Rajesh is one of perhaps 2-3 million Indians trapped in the US green card backlog. What makes this a silent crisis is that it affects people who already have jobs, already contribute to the economy, already live in America. Their invisibility is part of what allows the crisis to persist—they don't show up in headlines because they're not shouting about their situation. They're just living in a state of frozen uncertainty.

The system that created this is remarkably simple to describe and remarkably stupid to observe. In 1990, Congress implemented a per-country limit: no nation could receive more than 7% of available employment-based visas in any year. The logic was reasonable then: prevent any single country from dominating immigration flows. In 1990, emigration demand was relatively balanced across nations.

But India is not a nation like most others. It has 1.4 billion people. It has created a massive English-speaking professional class. It produces perhaps 150,000+ skilled professionals annually seeking employment-based immigration to the US. The US offers roughly 140,000 employment-based visas per year total. At 7% per-country limit, India receives approximately 10,000 annually.

Immigration office and visa processing

Do the math: 150,000 applicants per year seeking 10,000 spots creates a backlog that grows by 140,000 annually. After 15 years, you have a queue of 2.1 million people. Current visa availability for India is estimated at 2050 for someone applying today. In other words: apply now, get approved in 2026, and begin permanent residency in 2050. You'll be 72 years old.

The personal costs are staggering. A professional in the backlog cannot change jobs without losing their place in line. They cannot bring family members to America.
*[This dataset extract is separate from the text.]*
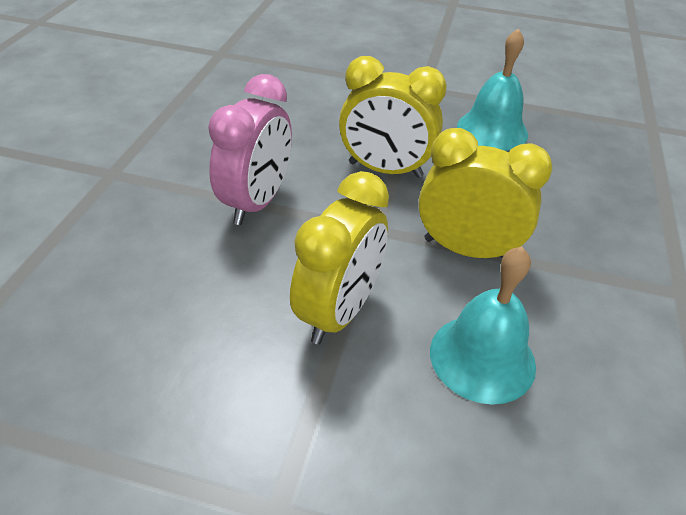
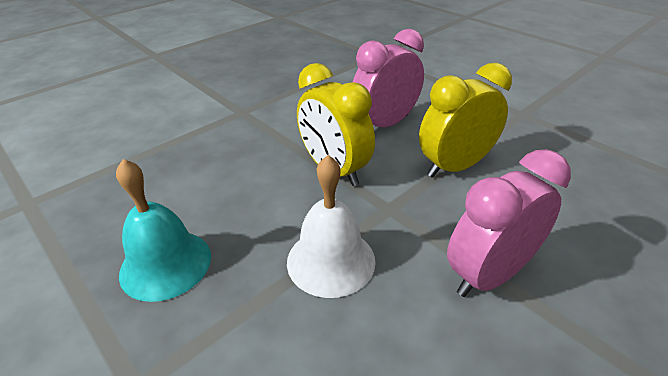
camera: 145 degrees left, 5 degrees down
(385, 170) = (331, 260): yellow clock -> white bell
(482, 357) = (385, 124): turquoise bell -> pink clock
They cannot plan futures because their status is permanently temporary. Many remain on H1B visas for 15, 20, 25 years—technically guest workers, functionally permanent employees, legally precarious.
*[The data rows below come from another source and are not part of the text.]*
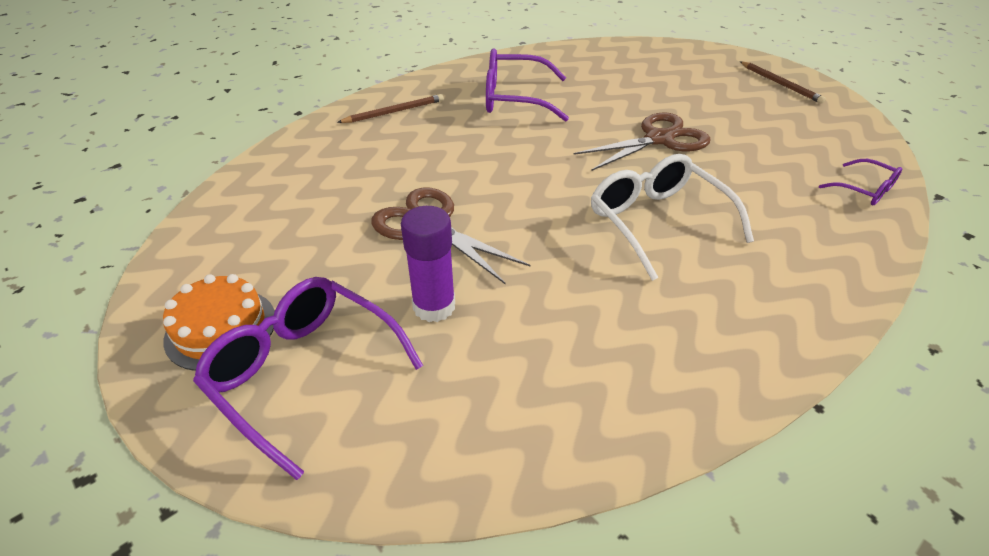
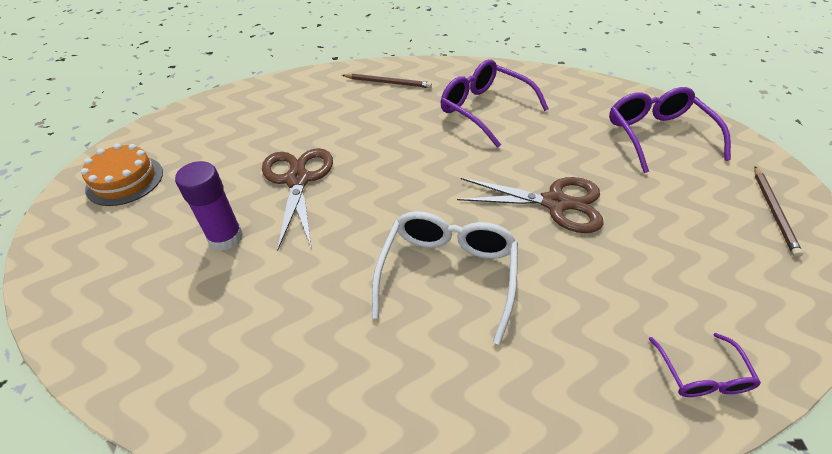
camera: 40 degrees right, 5 degrees up
(305, 373) = (120, 234): purple glasses -> purple glasses (657, 136)

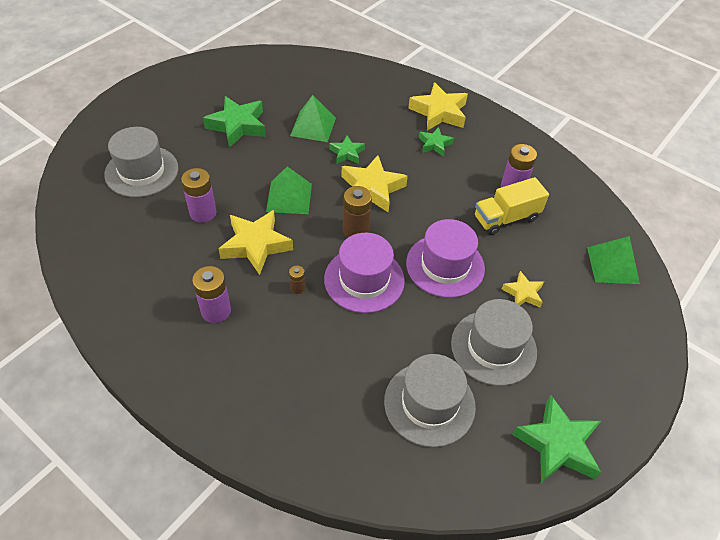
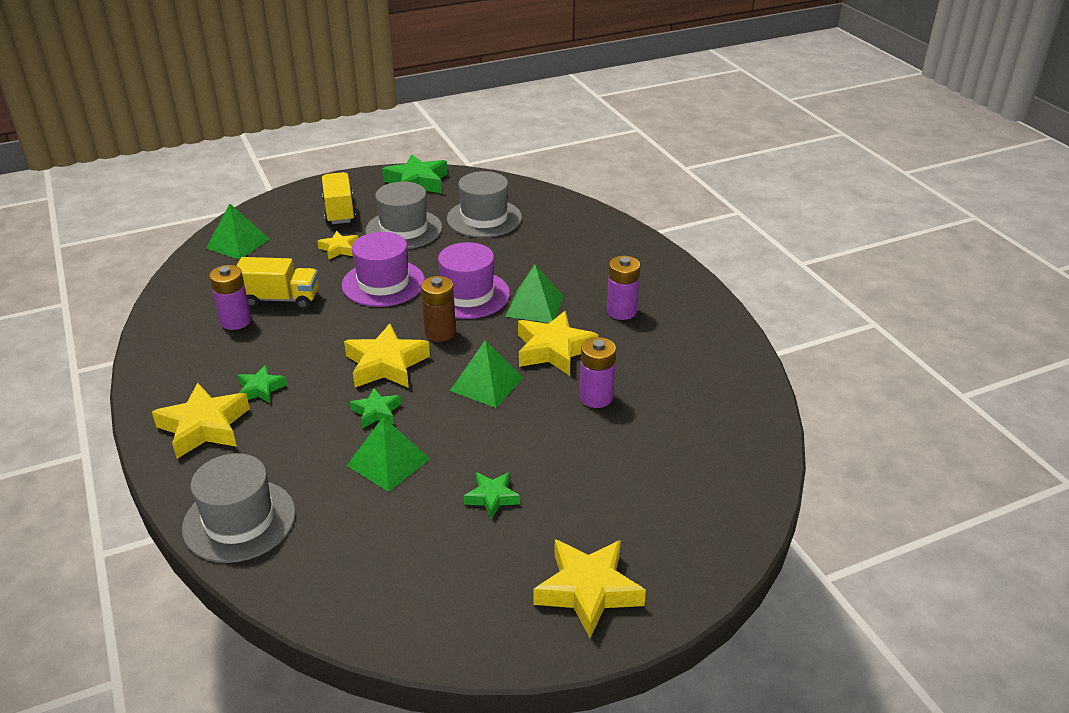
camera: 150 degrees left, 15 degrees down
(142, 171) = (655, 471): grey hat -> grey hat (239, 520)
(160, 98) = (588, 591): none -> yellow star
(238, 126) = (492, 497): green star -> green star, size x0.56
(297, 288) = (534, 306): brown battery -> green pyramid
(581, 350) = (339, 211): none -> yellow truck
Some absorb this. They build lives in America on uncertain terms, accepting that they may never get permanent residency. Others eventually give up. Canada, Australia, and New Zealand offer permanent residency in 3-5 years with comparable salaries and quality of life. An Indian professional in limbo increasingly asks: why wait 40 years in America for permanent residency when I can have it in Australia in 4 years?

The result is that the system designed to keep talent in America is actively pushing it elsewhere. The US is losing skilled professionals to countries that offer certainty and speed. Meanwhile, Indians remain caught in a system that Congress created but appears unwilling to fix.

Why doesn't Congress fix it? The per-country limit survives due to political coalitions opposed to increasing skilled immigration. Some labor groups worry about wage pressure. Some nativist constituencies oppose immigration generally. Some argue that skilled immigration drives wages down. These concerns have legitimacy in some contexts, but they're disconnected from the actual dysfunction Congress has created.

The immigration debate frames the issue as too much immigration versus too little. The actual problem is worse: it's unlimited demand meeting artificial supply constraints, creating not a good rationing system but a broken one. If the US wanted to restrict skilled immigration to 10,000 Indians annually, that would be a defensible policy. Instead, it receives 150,000+ applications for 10,000 spots and processes them across 40 years. This serves no one.

The irony is that India is sending its best people—people willing to jump through bureaucratic hoops, willing to wait, willing to contribute. These are precisely the people any nation would want. And America is making the process so difficult that it's choosing to lose them to Canada.

What would change this? Congress would need to act—either increasing employment-based visa allocations, eliminating the per-country limit, or establishing separate tracks for different nations. None of this seems politically probable. The result will be continued brain drain, continued frustration, and continued human waste.

Rajesh will likely wait it out. He's already invested too much to leave. But the next Rajesh, the one deciding now whether to apply, is increasingly likely to apply to Australia instead.